■ **Work to be completed**: Search the records for the string "bottom", then copy each line where it appears.

====== Records for the exercise

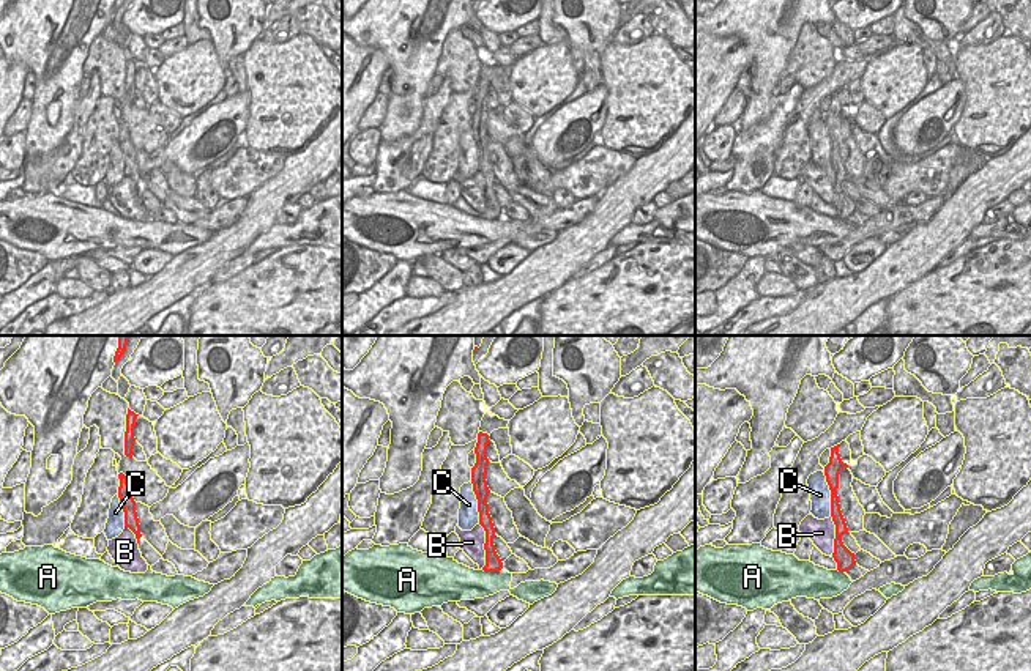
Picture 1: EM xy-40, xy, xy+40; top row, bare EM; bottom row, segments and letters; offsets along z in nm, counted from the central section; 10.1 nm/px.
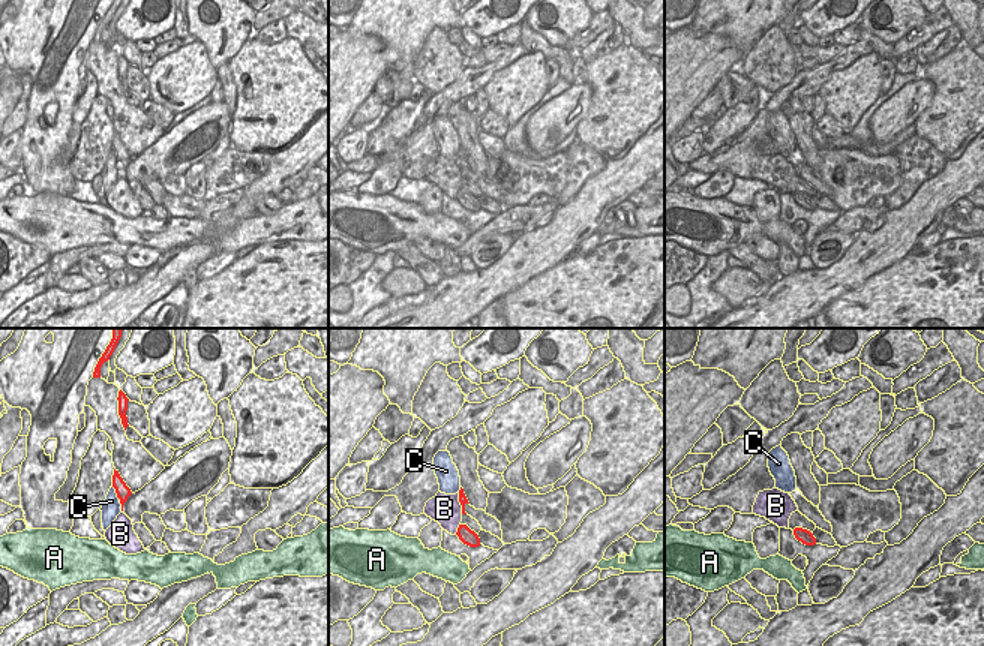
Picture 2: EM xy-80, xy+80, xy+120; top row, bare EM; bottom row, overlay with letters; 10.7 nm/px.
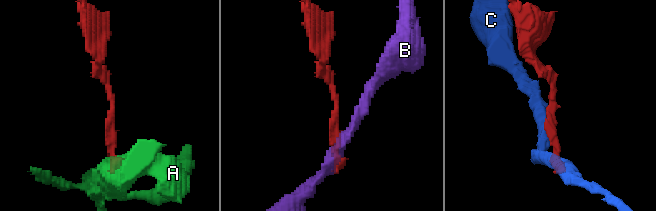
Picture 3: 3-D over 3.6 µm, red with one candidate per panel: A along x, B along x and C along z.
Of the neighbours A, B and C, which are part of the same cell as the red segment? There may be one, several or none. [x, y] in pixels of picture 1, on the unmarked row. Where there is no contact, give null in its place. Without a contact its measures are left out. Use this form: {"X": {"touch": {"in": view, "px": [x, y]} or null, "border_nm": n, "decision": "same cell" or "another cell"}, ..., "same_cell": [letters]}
{"A": {"touch": {"in": "xy", "px": [492, 218]}, "border_nm": 220, "decision": "another cell"}, "B": {"touch": {"in": "xy", "px": [484, 194]}, "border_nm": 480, "decision": "another cell"}, "C": {"touch": {"in": "xy+40", "px": [831, 142]}, "border_nm": 460, "decision": "another cell"}, "same_cell": []}

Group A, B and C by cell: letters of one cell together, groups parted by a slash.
A / B / C

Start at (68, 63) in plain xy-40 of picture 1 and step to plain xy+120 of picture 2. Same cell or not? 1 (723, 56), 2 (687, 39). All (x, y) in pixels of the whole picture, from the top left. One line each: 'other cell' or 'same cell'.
1: other cell
2: other cell

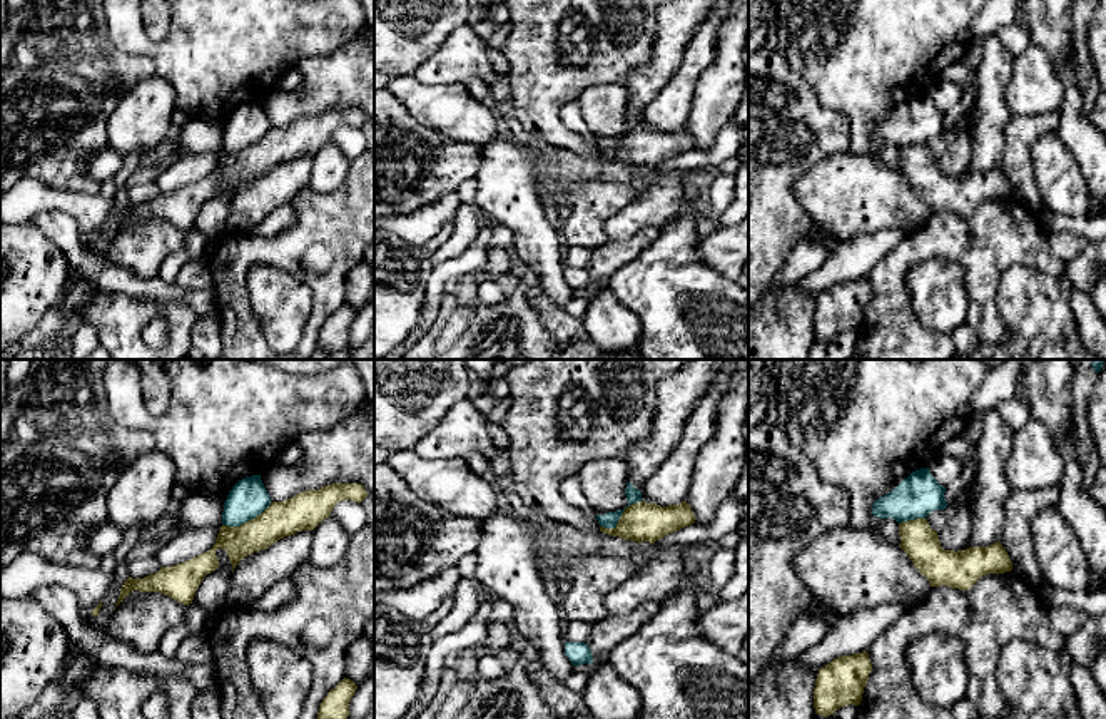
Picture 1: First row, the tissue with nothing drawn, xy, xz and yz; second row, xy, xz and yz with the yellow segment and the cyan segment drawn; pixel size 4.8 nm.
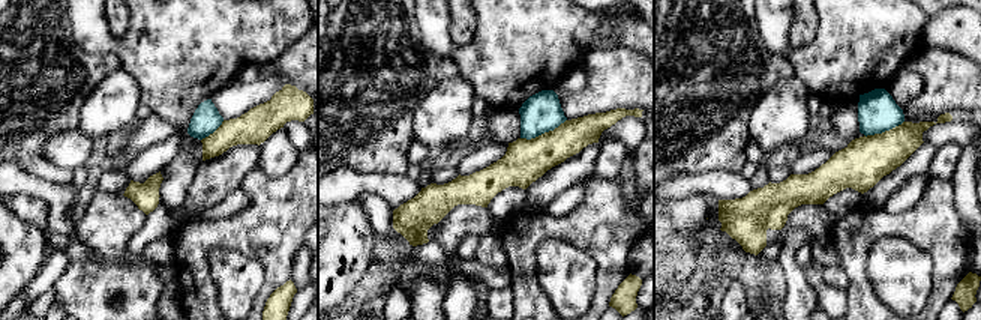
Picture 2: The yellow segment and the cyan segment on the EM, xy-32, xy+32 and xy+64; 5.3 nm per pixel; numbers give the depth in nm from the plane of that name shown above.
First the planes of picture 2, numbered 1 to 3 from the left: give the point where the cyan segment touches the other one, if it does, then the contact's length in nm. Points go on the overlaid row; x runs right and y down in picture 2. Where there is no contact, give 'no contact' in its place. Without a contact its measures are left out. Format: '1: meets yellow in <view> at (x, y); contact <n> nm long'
1: meets yellow in xy-32 at (213, 132); contact 170 nm long
2: meets yellow in xy+32 at (545, 132); contact 260 nm long
3: meets yellow in xy+64 at (885, 131); contact 240 nm long

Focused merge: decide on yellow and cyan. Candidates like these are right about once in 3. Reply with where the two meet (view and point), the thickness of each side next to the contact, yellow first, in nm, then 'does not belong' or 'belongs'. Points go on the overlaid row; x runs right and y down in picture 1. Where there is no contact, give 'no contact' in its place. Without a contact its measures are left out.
xy (249, 520) | 180/190 nm | does not belong

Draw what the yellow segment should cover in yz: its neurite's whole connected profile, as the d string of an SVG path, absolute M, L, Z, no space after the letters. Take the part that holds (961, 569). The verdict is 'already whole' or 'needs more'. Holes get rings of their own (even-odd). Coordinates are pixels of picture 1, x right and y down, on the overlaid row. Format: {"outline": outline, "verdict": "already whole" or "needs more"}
{"outline": "M926 518L899 523L901 548L931 587L969 590L982 575L1012 570L1012 562L1001 542L989 547L944 550L939 535Z", "verdict": "already whole"}

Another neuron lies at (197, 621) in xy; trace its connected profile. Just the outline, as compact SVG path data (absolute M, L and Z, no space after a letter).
M199 604L187 605L185 619L180 625L167 630L159 642L157 652L170 659L177 655L179 645L187 635L207 634L212 614L205 612Z

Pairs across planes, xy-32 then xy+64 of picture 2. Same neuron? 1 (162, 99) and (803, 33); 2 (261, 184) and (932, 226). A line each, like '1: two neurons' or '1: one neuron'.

============

■ **Solved problem**:
Picture 1: EM xy-40, xy, xy+40; top row, bare EM; bottom row, segments and letters; offsets along z in nm, counted from the central section; 10.1 nm/px.
Picture 2: EM xy-80, xy+80, xy+120; top row, bare EM; bottom row, overlay with letters; 10.7 nm/px.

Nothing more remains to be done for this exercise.